Whenever a line of the listing contains "controller", it counts; give the total number of such lines and nothing more.

····················

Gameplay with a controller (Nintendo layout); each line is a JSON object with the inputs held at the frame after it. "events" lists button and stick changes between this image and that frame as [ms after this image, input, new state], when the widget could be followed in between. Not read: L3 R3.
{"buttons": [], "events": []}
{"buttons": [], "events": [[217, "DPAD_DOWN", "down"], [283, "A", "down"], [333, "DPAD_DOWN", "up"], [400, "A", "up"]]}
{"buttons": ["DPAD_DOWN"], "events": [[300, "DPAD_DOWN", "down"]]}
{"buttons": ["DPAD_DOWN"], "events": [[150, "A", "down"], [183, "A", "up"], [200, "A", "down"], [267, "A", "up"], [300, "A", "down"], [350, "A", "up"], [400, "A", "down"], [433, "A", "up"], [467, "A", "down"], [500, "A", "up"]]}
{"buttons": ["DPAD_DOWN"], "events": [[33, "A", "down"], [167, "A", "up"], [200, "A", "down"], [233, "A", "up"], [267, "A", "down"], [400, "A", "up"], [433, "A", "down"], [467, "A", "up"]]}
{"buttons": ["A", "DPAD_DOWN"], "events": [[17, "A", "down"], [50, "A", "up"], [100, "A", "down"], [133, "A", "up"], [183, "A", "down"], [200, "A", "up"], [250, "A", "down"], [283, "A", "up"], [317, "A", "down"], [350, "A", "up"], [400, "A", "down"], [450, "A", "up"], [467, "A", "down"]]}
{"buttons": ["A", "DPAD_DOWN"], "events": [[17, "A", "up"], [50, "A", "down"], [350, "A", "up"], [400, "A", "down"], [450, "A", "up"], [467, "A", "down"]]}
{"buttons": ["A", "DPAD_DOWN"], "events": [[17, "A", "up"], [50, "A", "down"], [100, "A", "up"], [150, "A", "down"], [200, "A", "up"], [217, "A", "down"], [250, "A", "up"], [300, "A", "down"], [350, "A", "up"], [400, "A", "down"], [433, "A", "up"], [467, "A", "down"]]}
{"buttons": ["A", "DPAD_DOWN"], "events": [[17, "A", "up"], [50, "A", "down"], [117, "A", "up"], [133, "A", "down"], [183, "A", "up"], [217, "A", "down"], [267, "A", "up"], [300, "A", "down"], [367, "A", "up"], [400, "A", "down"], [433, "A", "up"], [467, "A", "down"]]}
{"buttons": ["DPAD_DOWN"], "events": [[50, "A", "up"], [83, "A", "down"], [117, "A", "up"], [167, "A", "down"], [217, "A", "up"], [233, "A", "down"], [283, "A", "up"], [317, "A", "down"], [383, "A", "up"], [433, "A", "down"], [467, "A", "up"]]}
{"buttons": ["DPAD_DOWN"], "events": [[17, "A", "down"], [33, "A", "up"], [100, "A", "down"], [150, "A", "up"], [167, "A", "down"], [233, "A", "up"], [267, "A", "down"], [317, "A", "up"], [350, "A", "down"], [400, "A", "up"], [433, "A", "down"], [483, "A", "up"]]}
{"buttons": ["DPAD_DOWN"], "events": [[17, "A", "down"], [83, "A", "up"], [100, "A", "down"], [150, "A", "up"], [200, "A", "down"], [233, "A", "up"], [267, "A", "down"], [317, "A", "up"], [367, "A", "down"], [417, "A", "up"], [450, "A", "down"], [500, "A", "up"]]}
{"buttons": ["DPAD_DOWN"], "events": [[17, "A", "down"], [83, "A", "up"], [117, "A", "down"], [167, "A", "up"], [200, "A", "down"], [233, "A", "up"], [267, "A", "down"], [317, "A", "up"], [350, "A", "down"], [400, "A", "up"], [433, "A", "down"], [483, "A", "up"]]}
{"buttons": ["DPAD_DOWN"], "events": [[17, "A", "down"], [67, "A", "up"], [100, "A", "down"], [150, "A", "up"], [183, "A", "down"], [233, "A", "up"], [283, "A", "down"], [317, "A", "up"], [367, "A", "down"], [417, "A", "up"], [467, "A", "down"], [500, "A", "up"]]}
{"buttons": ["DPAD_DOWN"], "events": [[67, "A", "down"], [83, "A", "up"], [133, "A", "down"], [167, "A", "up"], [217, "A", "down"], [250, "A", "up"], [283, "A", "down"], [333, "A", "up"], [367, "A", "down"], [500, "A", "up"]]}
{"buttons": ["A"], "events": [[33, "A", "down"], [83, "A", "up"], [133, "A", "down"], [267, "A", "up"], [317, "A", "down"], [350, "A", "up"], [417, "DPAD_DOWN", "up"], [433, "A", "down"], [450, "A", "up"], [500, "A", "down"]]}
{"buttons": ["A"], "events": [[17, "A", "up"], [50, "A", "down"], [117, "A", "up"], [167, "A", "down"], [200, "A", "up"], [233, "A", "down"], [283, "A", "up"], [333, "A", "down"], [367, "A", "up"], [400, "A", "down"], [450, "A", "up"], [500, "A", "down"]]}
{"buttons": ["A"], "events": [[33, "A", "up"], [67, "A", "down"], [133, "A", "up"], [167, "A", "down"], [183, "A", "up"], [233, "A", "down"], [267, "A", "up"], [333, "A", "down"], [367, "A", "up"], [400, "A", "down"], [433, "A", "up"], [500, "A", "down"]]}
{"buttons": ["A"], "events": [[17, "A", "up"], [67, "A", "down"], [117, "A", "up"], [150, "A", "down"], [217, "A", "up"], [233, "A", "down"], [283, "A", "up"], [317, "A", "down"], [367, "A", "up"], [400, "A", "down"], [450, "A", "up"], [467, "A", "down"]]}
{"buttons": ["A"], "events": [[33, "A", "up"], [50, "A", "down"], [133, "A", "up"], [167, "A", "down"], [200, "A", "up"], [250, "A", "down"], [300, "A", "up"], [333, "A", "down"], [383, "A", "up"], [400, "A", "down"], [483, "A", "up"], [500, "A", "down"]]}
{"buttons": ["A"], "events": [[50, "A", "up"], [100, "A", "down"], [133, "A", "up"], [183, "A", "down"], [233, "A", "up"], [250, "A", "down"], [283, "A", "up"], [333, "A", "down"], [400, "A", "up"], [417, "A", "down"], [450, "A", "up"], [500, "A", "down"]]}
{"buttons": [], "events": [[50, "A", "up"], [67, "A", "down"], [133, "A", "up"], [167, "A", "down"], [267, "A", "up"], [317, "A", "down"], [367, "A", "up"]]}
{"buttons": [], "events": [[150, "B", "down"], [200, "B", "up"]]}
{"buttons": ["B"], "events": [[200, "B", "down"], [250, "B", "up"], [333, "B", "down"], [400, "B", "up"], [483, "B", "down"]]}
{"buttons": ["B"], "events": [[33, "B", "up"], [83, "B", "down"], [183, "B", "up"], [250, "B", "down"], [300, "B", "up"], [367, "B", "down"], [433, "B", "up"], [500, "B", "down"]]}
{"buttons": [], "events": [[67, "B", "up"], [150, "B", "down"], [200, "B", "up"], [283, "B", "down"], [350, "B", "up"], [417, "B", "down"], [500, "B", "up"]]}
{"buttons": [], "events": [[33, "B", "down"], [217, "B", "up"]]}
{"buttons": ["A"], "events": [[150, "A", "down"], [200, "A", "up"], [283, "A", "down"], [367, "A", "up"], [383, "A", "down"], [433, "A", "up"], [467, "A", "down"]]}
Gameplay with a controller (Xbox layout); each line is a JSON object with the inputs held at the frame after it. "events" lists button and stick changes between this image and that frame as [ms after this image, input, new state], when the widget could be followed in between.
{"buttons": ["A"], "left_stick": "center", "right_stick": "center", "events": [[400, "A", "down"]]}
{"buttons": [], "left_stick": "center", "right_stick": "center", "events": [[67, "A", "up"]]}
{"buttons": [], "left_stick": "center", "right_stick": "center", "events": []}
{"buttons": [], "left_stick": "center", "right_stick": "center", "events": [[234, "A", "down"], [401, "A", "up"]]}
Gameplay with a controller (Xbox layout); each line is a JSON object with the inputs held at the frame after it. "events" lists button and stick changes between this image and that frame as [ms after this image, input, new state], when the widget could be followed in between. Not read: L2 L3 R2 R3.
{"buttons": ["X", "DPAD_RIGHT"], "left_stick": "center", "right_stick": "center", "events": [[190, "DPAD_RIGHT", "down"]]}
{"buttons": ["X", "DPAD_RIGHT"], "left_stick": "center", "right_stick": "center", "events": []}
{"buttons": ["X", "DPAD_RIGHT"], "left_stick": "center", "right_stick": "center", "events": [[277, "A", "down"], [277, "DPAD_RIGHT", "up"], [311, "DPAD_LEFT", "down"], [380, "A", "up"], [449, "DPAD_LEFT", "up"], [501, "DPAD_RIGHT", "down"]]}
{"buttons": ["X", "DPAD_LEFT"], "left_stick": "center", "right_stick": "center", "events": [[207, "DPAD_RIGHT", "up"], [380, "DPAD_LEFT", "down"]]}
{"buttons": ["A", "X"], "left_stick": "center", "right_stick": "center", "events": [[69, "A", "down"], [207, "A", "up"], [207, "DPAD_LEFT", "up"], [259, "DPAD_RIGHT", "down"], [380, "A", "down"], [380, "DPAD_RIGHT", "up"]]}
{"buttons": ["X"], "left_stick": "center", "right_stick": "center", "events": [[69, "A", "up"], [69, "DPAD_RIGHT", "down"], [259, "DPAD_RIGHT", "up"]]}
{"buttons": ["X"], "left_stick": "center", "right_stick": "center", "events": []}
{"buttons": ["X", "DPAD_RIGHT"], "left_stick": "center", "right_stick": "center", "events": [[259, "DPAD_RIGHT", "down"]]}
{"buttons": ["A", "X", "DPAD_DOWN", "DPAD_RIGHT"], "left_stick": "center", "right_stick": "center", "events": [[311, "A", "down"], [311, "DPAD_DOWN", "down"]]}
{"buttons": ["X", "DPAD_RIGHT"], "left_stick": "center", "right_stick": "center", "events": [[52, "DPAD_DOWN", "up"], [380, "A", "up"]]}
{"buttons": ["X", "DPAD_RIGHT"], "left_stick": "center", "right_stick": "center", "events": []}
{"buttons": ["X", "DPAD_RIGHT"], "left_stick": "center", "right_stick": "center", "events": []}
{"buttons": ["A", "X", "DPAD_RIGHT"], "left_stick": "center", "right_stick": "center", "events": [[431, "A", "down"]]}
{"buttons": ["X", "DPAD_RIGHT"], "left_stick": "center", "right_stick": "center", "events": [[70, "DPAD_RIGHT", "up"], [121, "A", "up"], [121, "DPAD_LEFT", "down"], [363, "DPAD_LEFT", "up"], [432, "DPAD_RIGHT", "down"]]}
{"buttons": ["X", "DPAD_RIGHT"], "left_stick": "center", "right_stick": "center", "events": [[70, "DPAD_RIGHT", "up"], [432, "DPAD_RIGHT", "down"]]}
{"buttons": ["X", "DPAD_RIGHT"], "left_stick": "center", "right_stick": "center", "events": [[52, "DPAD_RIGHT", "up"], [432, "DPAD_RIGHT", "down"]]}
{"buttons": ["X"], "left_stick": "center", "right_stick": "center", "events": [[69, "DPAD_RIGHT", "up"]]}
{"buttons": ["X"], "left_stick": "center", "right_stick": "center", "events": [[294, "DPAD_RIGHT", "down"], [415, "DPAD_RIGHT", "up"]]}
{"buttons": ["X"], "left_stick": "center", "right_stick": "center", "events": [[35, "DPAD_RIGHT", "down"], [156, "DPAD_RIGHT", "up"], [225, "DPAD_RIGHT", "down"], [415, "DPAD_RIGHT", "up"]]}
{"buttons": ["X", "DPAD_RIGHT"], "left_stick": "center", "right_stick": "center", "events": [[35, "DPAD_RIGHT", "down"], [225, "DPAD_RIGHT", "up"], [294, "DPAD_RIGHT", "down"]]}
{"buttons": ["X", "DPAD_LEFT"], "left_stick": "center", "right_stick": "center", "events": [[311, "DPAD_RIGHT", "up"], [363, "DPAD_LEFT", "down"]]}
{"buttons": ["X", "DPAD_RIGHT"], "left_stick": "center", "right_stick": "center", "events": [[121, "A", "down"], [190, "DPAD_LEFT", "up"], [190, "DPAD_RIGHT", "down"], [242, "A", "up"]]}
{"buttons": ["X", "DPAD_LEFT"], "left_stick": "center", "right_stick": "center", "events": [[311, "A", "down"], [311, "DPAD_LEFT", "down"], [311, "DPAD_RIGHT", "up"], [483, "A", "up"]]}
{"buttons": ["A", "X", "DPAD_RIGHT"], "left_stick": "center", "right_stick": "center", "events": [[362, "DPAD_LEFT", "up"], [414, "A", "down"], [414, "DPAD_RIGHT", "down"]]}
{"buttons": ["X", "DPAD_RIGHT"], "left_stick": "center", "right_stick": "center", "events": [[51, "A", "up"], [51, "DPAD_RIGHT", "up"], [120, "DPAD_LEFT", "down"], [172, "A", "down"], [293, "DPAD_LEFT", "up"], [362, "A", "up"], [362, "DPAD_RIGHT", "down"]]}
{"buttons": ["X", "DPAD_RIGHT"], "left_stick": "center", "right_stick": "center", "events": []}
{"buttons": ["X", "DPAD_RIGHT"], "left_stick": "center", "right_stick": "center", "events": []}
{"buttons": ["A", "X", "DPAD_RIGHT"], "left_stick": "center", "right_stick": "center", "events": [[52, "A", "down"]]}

····················

• Completed exercise
3